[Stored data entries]
Content starts

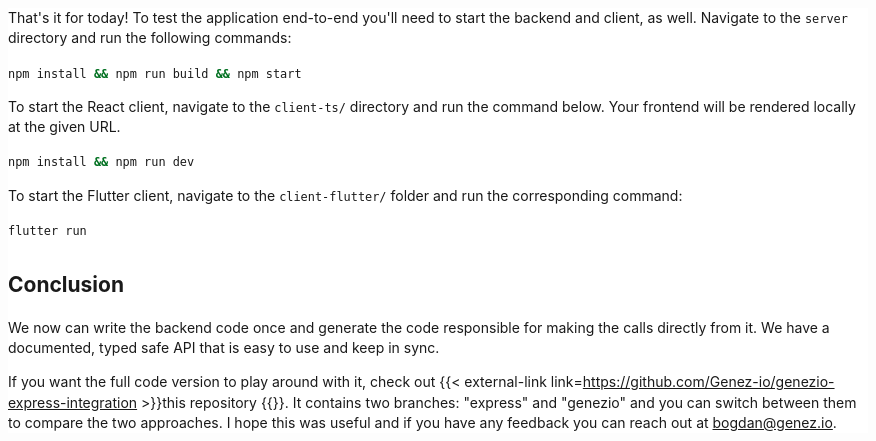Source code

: That's it for today! To test the application end-to-end you'll need to start the backend and client, as well. Navigate to the `server` directory and run the following commands:

```bash
npm install && npm run build && npm start
```

To start the React client, navigate to the `client-ts/` directory and run the command below. Your frontend will be rendered locally at the given URL.

```bash
npm install && npm run dev
```

To start the Flutter client, navigate to the `client-flutter/` folder and run the corresponding command:

```bash
flutter run
```

## Conclusion

We now can write the backend code once and generate the code responsible for making the calls directly from it. We have a documented, typed safe API that is easy to use and keep in sync.

If you want the full code version to play around with it, check out {{< external-link link=https://github.com/Genez-io/genezio-express-integration >}}this repository {{</external-link>}}. It contains two branches: "express" and "genezio" and you can switch between them to compare the two approaches. I hope this was useful and if you have any feedback you can reach out at bogdan@genez.io.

Content ends

Within the entries above, count each line holding the string "backend". Give only the result.

2